### Instruction
The full set of entries below should be transcribed exactly.

### Extracted page text data
::::
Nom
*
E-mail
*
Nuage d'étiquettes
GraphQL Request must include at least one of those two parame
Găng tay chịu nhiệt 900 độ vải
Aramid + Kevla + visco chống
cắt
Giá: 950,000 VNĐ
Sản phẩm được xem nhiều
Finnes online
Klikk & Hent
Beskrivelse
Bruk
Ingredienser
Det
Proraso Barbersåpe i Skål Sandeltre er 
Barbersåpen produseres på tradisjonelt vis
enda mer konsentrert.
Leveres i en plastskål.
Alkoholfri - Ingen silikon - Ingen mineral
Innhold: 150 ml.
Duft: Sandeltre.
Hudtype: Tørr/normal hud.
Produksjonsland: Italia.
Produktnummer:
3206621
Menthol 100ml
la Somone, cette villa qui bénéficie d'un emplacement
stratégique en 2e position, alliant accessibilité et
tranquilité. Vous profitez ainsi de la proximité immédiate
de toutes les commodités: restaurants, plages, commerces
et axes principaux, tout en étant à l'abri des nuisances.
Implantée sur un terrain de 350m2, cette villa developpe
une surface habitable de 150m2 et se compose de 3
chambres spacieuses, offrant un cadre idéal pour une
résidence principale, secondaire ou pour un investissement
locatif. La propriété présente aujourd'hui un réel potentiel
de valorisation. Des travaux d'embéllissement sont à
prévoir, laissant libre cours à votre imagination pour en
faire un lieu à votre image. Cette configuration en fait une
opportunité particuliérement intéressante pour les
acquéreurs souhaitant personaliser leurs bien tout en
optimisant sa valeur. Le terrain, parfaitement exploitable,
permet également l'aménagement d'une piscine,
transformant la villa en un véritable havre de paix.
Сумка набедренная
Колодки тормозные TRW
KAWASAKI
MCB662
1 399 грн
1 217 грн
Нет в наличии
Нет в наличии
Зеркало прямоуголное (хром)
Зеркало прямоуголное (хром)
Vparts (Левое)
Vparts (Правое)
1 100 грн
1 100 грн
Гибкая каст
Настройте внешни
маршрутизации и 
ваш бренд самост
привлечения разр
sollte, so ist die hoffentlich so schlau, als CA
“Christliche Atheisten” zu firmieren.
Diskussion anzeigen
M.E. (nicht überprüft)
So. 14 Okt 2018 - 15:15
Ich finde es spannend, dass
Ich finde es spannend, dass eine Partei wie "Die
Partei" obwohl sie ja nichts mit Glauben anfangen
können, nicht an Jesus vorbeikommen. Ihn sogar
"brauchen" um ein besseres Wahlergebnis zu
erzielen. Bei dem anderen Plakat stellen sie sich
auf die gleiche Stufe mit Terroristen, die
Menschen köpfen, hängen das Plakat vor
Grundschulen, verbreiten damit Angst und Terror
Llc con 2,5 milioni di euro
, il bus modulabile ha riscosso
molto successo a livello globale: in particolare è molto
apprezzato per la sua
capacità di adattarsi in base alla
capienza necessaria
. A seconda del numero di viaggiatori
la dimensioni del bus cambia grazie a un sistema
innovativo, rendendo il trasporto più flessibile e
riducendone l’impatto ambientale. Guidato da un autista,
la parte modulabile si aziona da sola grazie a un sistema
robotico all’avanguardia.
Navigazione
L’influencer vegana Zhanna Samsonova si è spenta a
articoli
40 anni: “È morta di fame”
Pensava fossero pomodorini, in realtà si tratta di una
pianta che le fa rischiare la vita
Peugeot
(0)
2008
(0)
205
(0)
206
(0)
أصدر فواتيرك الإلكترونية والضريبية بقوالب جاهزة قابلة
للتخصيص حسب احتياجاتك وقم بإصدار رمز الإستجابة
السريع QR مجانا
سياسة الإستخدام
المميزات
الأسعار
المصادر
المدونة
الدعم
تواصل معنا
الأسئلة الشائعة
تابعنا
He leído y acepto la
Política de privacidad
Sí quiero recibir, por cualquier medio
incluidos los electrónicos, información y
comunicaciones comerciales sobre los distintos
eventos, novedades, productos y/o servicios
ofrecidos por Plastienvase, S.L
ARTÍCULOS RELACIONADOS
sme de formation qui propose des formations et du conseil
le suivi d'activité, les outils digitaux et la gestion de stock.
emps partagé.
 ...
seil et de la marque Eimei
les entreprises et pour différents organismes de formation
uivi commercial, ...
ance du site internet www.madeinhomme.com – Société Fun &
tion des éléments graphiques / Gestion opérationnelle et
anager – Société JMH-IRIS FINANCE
::::
### Task output
Nom
*
E-mail
*
Nuage d'étiquettes
GraphQL Request must include at least one of those two parame
Găng tay chịu nhiệt 900 độ vải
Aramid + Kevla + visco chống
cắt
Giá: 950,000 VNĐ
Sản phẩm được xem nhiều
Finnes online
Klikk & Hent
Beskrivelse
Bruk
Ingredienser
Det
Proraso Barbersåpe i Skål Sandeltre er 
Barbersåpen produseres på tradisjonelt vis
enda mer konsentrert.
Leveres i en plastskål.
Alkoholfri - Ingen silikon - Ingen mineral
Innhold: 150 ml.
Duft: Sandeltre.
Hudtype: Tørr/normal hud.
Produksjonsland: Italia.
Produktnummer:
3206621
Menthol 100ml
la Somone, cette villa qui bénéficie d'un emplacement
stratégique en 2e position, alliant accessibilité et
tranquilité. Vous profitez ainsi de la proximité immédiate
de toutes les commodités: restaurants, plages, commerces
et axes principaux, tout en étant à l'abri des nuisances.
Implantée sur un terrain de 350m2, cette villa developpe
une surface habitable de 150m2 et se compose de 3
chambres spacieuses, offrant un cadre idéal pour une
résidence principale, secondaire ou pour un investissement
locatif. La propriété présente aujourd'hui un réel potentiel
de valorisation. Des travaux d'embéllissement sont à
prévoir, laissant libre cours à votre imagination pour en
faire un lieu à votre image. Cette configuration en fait une
opportunité particuliérement intéressante pour les
acquéreurs souhaitant personaliser leurs bien tout en
optimisant sa valeur. Le terrain, parfaitement exploitable,
permet également l'aménagement d'une piscine,
transformant la villa en un véritable havre de paix.
Сумка набедренная
Колодки тормозные TRW
KAWASAKI
MCB662
1 399 грн
1 217 грн
Нет в наличии
Нет в наличии
Зеркало прямоуголное (хром)
Зеркало прямоуголное (хром)
Vparts (Левое)
Vparts (Правое)
1 100 грн
1 100 грн
Гибкая каст
Настройте внешни
маршрутизации и 
ваш бренд самост
привлечения разр
sollte, so ist die hoffentlich so schlau, als CA
“Christliche Atheisten” zu firmieren.
Diskussion anzeigen
M.E. (nicht überprüft)
So. 14 Okt 2018 - 15:15
Ich finde es spannend, dass
Ich finde es spannend, dass eine Partei wie "Die
Partei" obwohl sie ja nichts mit Glauben anfangen
können, nicht an Jesus vorbeikommen. Ihn sogar
"brauchen" um ein besseres Wahlergebnis zu
erzielen. Bei dem anderen Plakat stellen sie sich
auf die gleiche Stufe mit Terroristen, die
Menschen köpfen, hängen das Plakat vor
Grundschulen, verbreiten damit Angst und Terror
Llc con 2,5 milioni di euro
, il bus modulabile ha riscosso
molto successo a livello globale: in particolare è molto
apprezzato per la sua
capacità di adattarsi in base alla
capienza necessaria
. A seconda del numero di viaggiatori
la dimensioni del bus cambia grazie a un sistema
innovativo, rendendo il trasporto più flessibile e
riducendone l’impatto ambientale. Guidato da un autista,
la parte modulabile si aziona da sola grazie a un sistema
robotico all’avanguardia.
Navigazione
L’influencer vegana Zhanna Samsonova si è spenta a
articoli
40 anni: “È morta di fame”
Pensava fossero pomodorini, in realtà si tratta di una
pianta che le fa rischiare la vita
Peugeot
(0)
2008
(0)
205
(0)
206
(0)
أصدر فواتيرك الإلكترونية والضريبية بقوالب جاهزة قابلة
للتخصيص حسب احتياجاتك وقم بإصدار رمز الإستجابة
السريع QR مجانا
سياسة الإستخدام
المميزات
الأسعار
المصادر
المدونة
الدعم
تواصل معنا
الأسئلة الشائعة
تابعنا
He leído y acepto la
Política de privacidad
Sí quiero recibir, por cualquier medio
incluidos los electrónicos, información y
comunicaciones comerciales sobre los distintos
eventos, novedades, productos y/o servicios
ofrecidos por Plastienvase, S.L
ARTÍCULOS RELACIONADOS
sme de formation qui propose des formations et du conseil
le suivi d'activité, les outils digitaux et la gestion de stock.
emps partagé.
 ...
seil et de la marque Eimei
les entreprises et pour différents organismes de formation
uivi commercial, ...
ance du site internet www.madeinhomme.com – Société Fun &
tion des éléments graphiques / Gestion opérationnelle et
anager – Société JMH-IRIS FINANCE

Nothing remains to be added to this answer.